Obama campaign plank hints at cyber executive order

The DNC platform says President Obama will continue taking ‘executive action’ to bolster computer security in the wake of Congressional inaction.

The Democratic party platform released on Tuesday sends the strongest signal yet that President Obama intends to issue an executive order demanding companies secure their computers against cyberattacks.

“Going forward, the president will continue to take executive action to strengthen and update our cyber defenses,” the plank states.

The previous White House cyber czar Howard Schmidt and Sen. Dianne Feinstein, D-Calif., Intelligence Committee chairwoman, have urged such action, following their failure to pass permanent reforms in Congress.

Industry pushback, privacy worries and party politics stymied attempts to pass a law that would regulate the way critical industries, such as the transportation sector, safeguard their computers.

John Brennan, the president’s adviser on homeland security and counterterrorism, first raised the prospect of using existing powers to protect critical infrastructure in August.

The Republican agenda backed by presidential hopeful Mitt Romney scorns this approach for the risk it carries in hampering better industry solutions.

“The costly and heavy-handed regulatory approach by the current administration will increase the size and cost of the federal bureaucracy and harm innovation in cybersecurity,” the GOP platform states.

Both parties favor sharing intelligence on threats gathered by security agencies and businesses – but are conflicted on what kinds of liability and privacy protections should govern those information exchanges.
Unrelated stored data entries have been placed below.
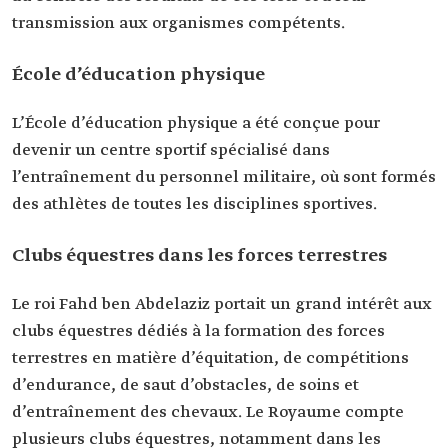
transmission aux organismes compétents.
École d’éducation physique
L’École d’éducation physique a été conçue pour
devenir un centre sportif spécialisé dans
l’entraînement du personnel militaire, où sont formés
des athlètes de toutes les disciplines sportives.
Clubs équestres dans les forces terrestres
Le roi Fahd ben Abdelaziz portait un grand intérêt aux
clubs équestres dédiés à la formation des forces
terrestres en matière d’équitation, de compétitions
d’endurance, de saut d’obstacles, de soins et
d’entraînement des chevaux. Le Royaume compte
plusieurs clubs équestres, notamment dans les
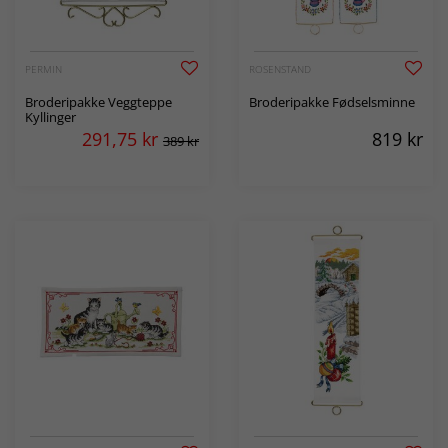
PERMIN
ROSENSTAND
Broderipakke Veggteppe
Broderipakke Fødselsminne
Kyllinger
291,75
kr
819
kr
389 kr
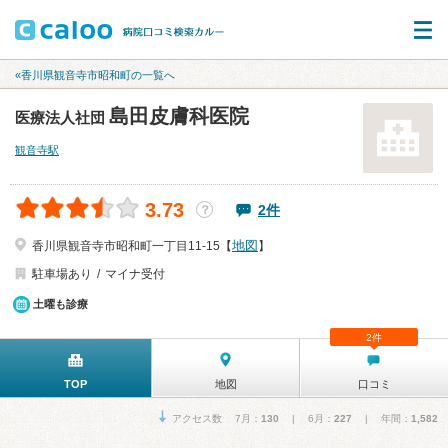
«香川県観音寺市昭和町の一覧へ
島田皮膚科医院
医療法人社団
観音寺駅
3.73
2件
？
地図
香川県観音寺市昭和町一丁目11-15【
】
駐車場あり
マイナ受付
土曜も診療
2件
TOP
地図
口コミ
アクセス数 7月：
130
| 6月：
227
| 年間：
1,582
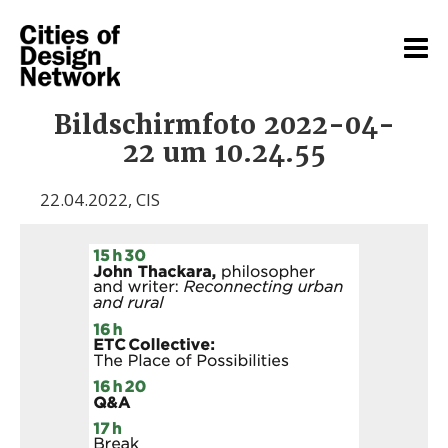
Bildschirmfoto 2022-04-
22 um 10.24.55
22.04.2022
,
CIS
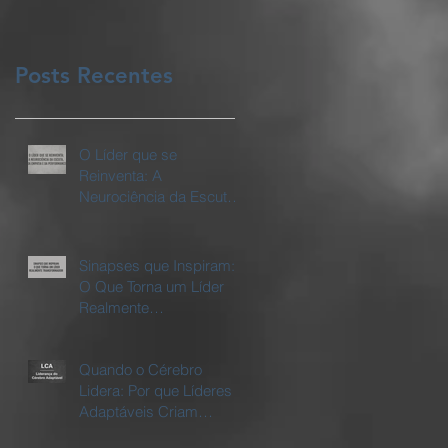
Posts Recentes
O Líder que se
Reinventa: A
Neurociência da Escuta,
da Empatia e da
Performance
Sinapses que Inspiram:
O Que Torna um Líder
Realmente
Transformador
Quando o Cérebro
Lidera: Por que Líderes
Adaptáveis Criam
Empresas Vivas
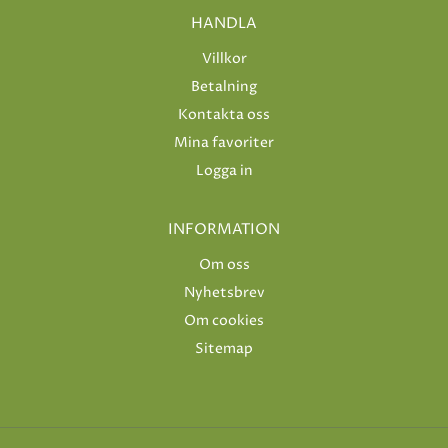
HANDLA
Villkor
Betalning
Kontakta oss
Mina favoriter
Logga in
INFORMATION
Om oss
Nyhetsbrev
Om cookies
Sitemap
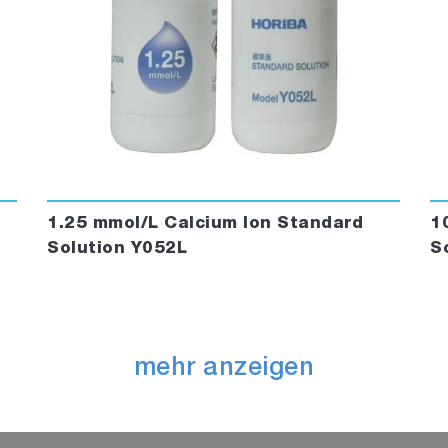
1.25 mmol/L Calcium Ion Standard
1
Solution Y052L
S
mehr anzeigen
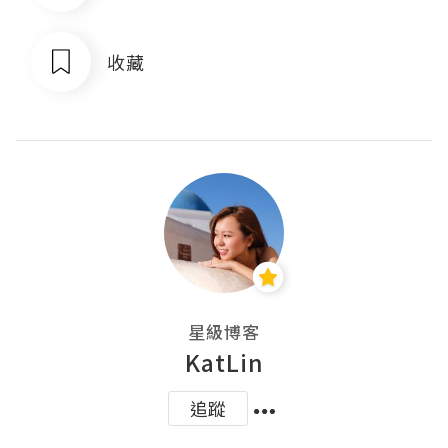
收藏
星級博客
KatLin
追蹤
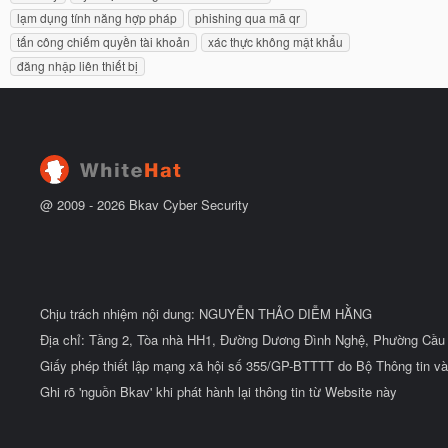
ắ
ẻ
lạm dụng tính năng hợp pháp
phishing qua mã qr
t
đ
tấn công chiếm quyền tài khoản
xác thực không mật khẩu
ầ
đăng nhập liên thiết bị
u
@ 2009 -
2026
Bkav Cyber Security
Chịu trách nhiệm nội dung: NGUYỄN THẢO DIỄM HẰNG
Địa chỉ: Tầng 2, Tòa nhà HH1, Đường Dương Đình Nghệ, Phường Cầu 
Giấy phép thiết lập mạng xã hội số 355/GP-BTTTT do Bộ Thông tin và
Ghi rõ 'nguồn Bkav' khi phát hành lại thông tin từ Website này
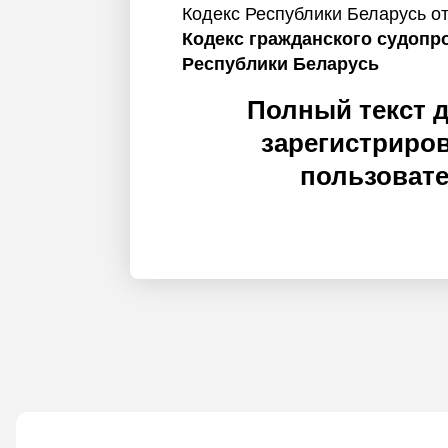
Кодекс Республики Беларусь от
Кодекс гражданского судопр
Республики Беларусь
Полный текст 
зарегистриро
пользоват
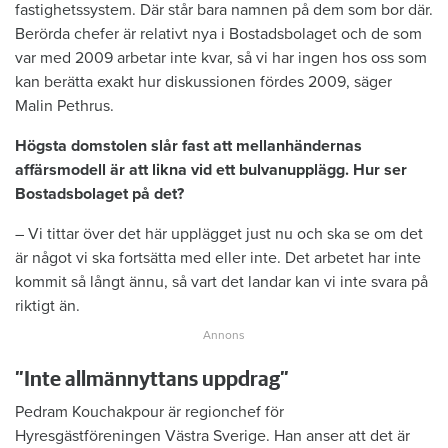
fastighetssystem. Där står bara namnen på dem som bor där.
Berörda chefer är relativt nya i Bostadsbolaget och de som
var med 2009 arbetar inte kvar, så vi har ingen hos oss som
kan berätta exakt hur diskussionen fördes 2009, säger
Malin Pethrus.
Högsta domstolen slår fast att mellanhändernas
affärsmodell är att likna vid ett bulvanupplägg. Hur ser
Bostadsbolaget på det?
– Vi tittar över det här upplägget just nu och ska se om det
är något vi ska fortsätta med eller inte. Det arbetet har inte
kommit så långt ännu, så vart det landar kan vi inte svara på
riktigt än.
”Inte allmännyttans uppdrag”
Pedram Kouchakpour är regionchef för
Hyresgästföreningen Västra Sverige. Han anser att det är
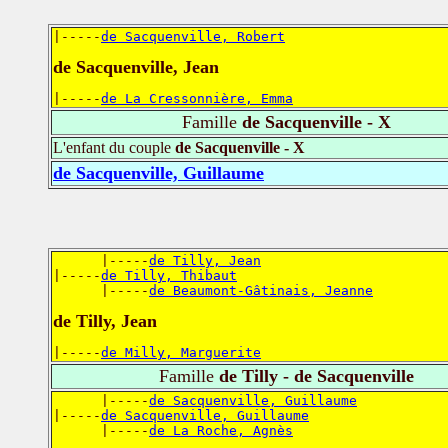
|-----
de Sacquenville, Robert
de Sacquenville, Jean
|-----
de La Cressonnière, Emma
Famille
de Sacquenville - X
L'enfant du couple
de Sacquenville - X
de Sacquenville, Guillaume
      |-----
de Tilly, Jean
|-----
de Tilly, Thibaut
      |-----
de Beaumont-Gâtinais, Jeanne
de Tilly, Jean
|-----
de Milly, Marguerite
Famille
de Tilly - de Sacquenville
      |-----
de Sacquenville, Guillaume
|-----
de Sacquenville, Guillaume
      |-----
de La Roche, Agnès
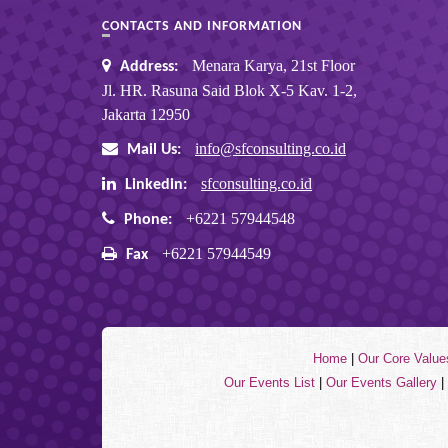
CONTACTS AND INFORMATION
Menara Karya, 21st Floor
Address:
Jl. HR. Rasuna Said Blok X-5 Kav. 1-2,
Jakarta 12950
info@sfconsulting.co.id
Mail Us:
sfconsulting.co.id
Linkedin:
+6221 57944548
Phone:
+6221 57944549
Fax
Home
|
Our Core Value
Our Events List
|
Our Events Gallery
|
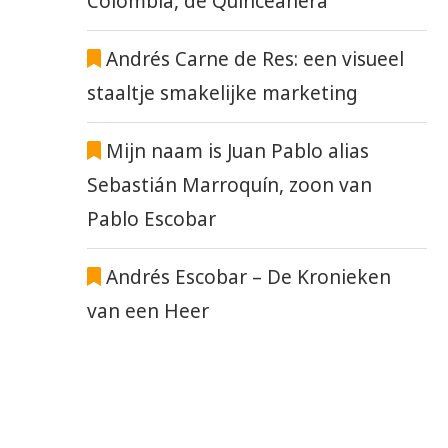
Colombia, de Quinceañera
Andrés Carne de Res: een visueel
staaltje smakelijke marketing
Mijn naam is Juan Pablo alias
Sebastián Marroquín, zoon van
Pablo Escobar
Andrés Escobar – De Kronieken
van een Heer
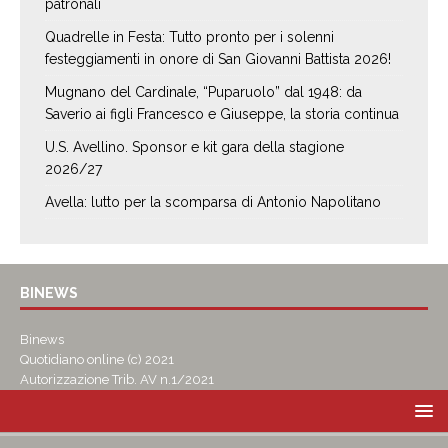
patronali
Quadrelle in Festa: Tutto pronto per i solenni
festeggiamenti in onore di San Giovanni Battista 2026!
Mugnano del Cardinale, “Puparuolo” dal 1948: da
Saverio ai figli Francesco e Giuseppe, la storia continua
U.S. Avellino. Sponsor e kit gara della stagione
2026/27
Avella: lutto per la scomparsa di Antonio Napolitano
BINEWS
Binews
Quotidiano online (c) 2021
Autorizzazione Trib. AV n.1/2021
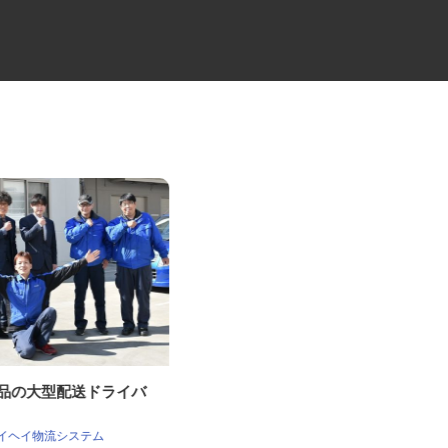
製品の大型配送ドライバ
大型トラックでの定期便配送ド
ライバー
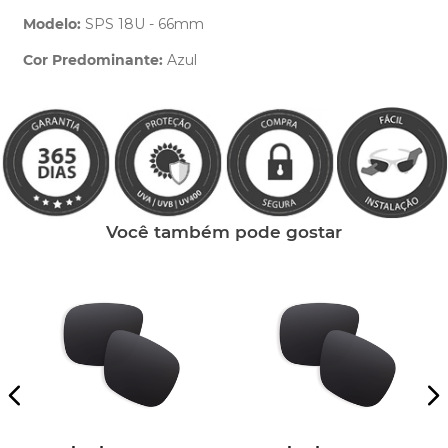
Modelo:
SPS 18U - 66mm
Cor Predominante:
Azul
Clique aqui
e peça ajuda dos nossos especialistas.
Você também pode gostar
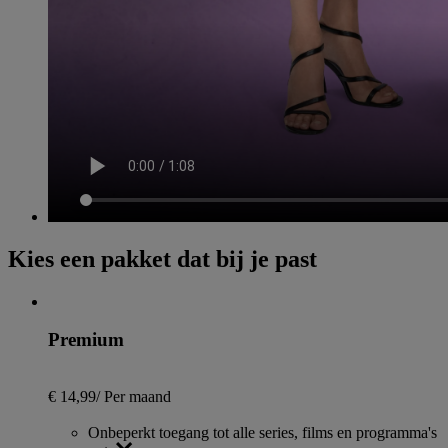
Kies een pakket dat bij je past
Premium
€ 14,99
/
Per maand
Onbeperkt toegang tot alle series, films en programma's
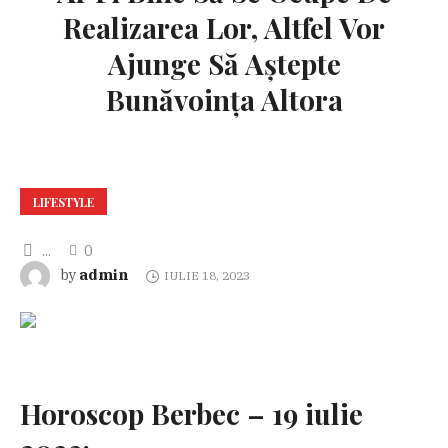
Realizarea Lor, Altfel Vor
Ajunge Să Aștepte
Bunăvoința Altora
LIFESTYLE
...
0
admin
by
IULIE 18, 2023
Horoscop Berbec – 19 iulie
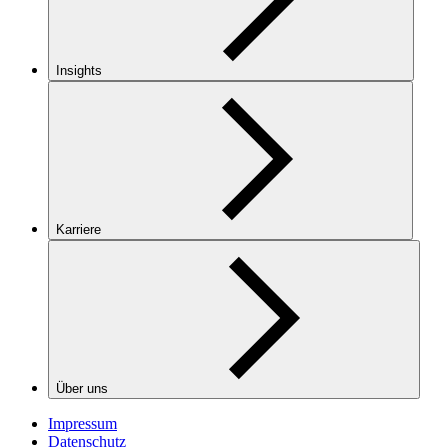
Insights
Karriere
Über uns
Impressum
Datenschutz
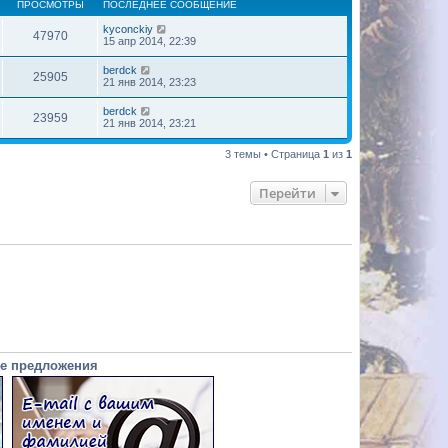
ПРОСМОТРЫ
ПОСЛЕДНЕЕ СООБЩЕНИЕ
kyconckiy
47970
15 апр 2014, 22:39
berdck
25905
21 янв 2014, 23:23
berdck
23959
21 янв 2014, 23:21
3 темы • Страница
1
из
1
Перейти
е предложения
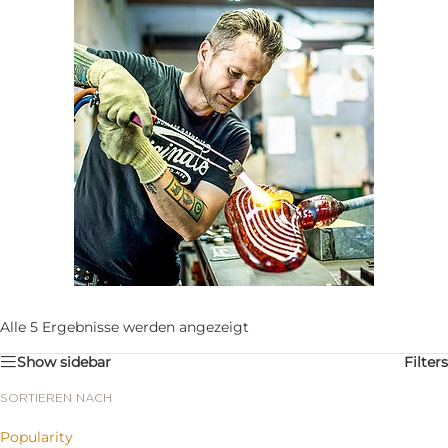
Alle 5 Ergebnisse werden angezeigt
Show sidebar
Filters
SORTIEREN NACH
Popularity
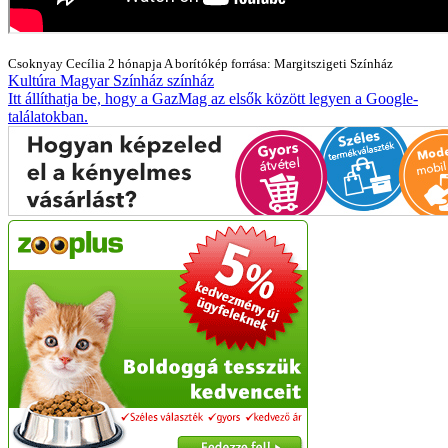
Csoknyay Cecília
2 hónapja
A borítókép forrása: Margitszigeti Színház
Kultúra
Magyar Színház
színház
Itt állíthatja be, hogy a GazMag az elsők között legyen a Google-
találatokban.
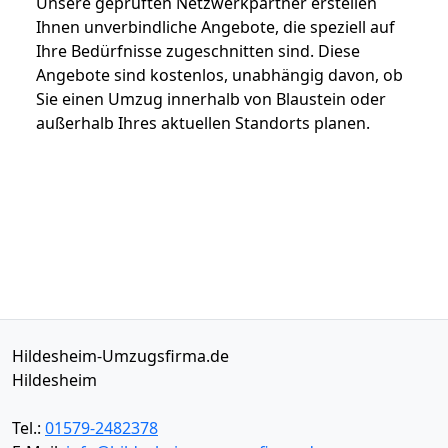
Unsere geprüften Netzwerkpartner erstellen
Ihnen unverbindliche Angebote, die speziell auf
Ihre Bedürfnisse zugeschnitten sind. Diese
Angebote sind kostenlos, unabhängig davon, ob
Sie einen Umzug innerhalb von Blaustein oder
außerhalb Ihres aktuellen Standorts planen.
Hildesheim-Umzugsfirma.de
Hildesheim
Tel.:
01579-2482378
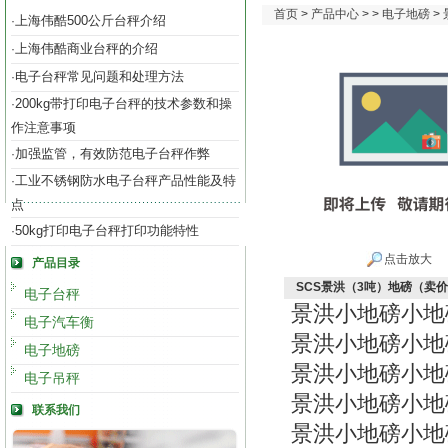
首页
>
产品中心
> >
电子地磅
>
上海伟酷500公斤台秤介绍
·
上海伟酷商业台秤的介绍
·
电子台秤常见问题和处理方法
·
200kg带打印电子台秤的技术参数和操
·
作注意事项
加强监管，有效防范电子台秤作弊
·
工业不锈钢防水电子台秤产品性能及特
·
点
50kg打印电子台秤打印功能特性
·
点击放大
产品目录
SCS景洪（3吨）地磅（卖
电子台秤
景洪小地磅小地
电子汽车衡
景洪小地磅小地
电子地磅
景洪小地磅小地
电子吊秤
景洪小地磅小地
联系我们
景洪小地磅小地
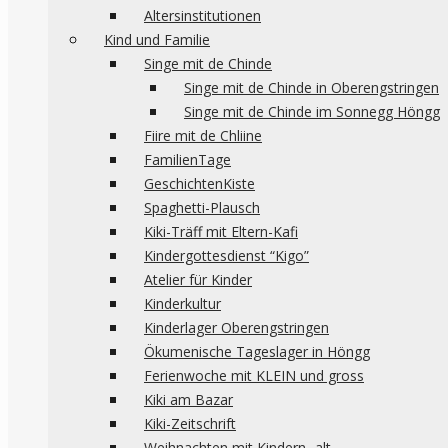
Altersinstitutionen
Kind und Familie
Singe mit de Chinde
Singe mit de Chinde in Oberengstringen
Singe mit de Chinde im Sonnegg Höngg
Fiire mit de Chliine
FamilienTage
GeschichtenKiste
Spaghetti-Plausch
Kiki-Träff mit Eltern-Kafi
Kindergottesdienst “Kigo”
Atelier für Kinder
Kinderkultur
Kinderlager Oberengstringen
Ökumenische Tageslager in Höngg
Ferienwoche mit KLEIN und gross
Kiki am Bazar
Kiki-Zeitschrift
Weihnachten mit Kindern -alt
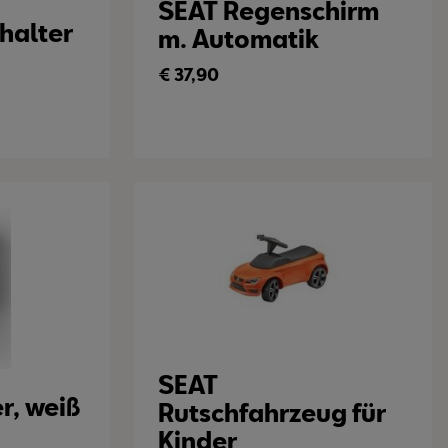
SEAT Regenschirm
halter
m. Automatik
€
37,90
SEAT
r, weiß
Rutschfahrzeug für
Kinder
The Republican agenda states, “The government collects valuable information about potential threats that can and should be shared with private entities without compromising national security. We believe that companies should be free from legal and regulatory barriers that prevent or deter them from voluntarily sharing cyberthreat information with their government partners.”

While today’s Democratic proposal stands by the belief that a cyber mandate would be best at building security and privacy into public-private partnerships: “President Obama has supported comprehensive cybersecurity legislation that would help business and government protect against risks of cyber attacks while also safeguarding the privacy rights of our citizens.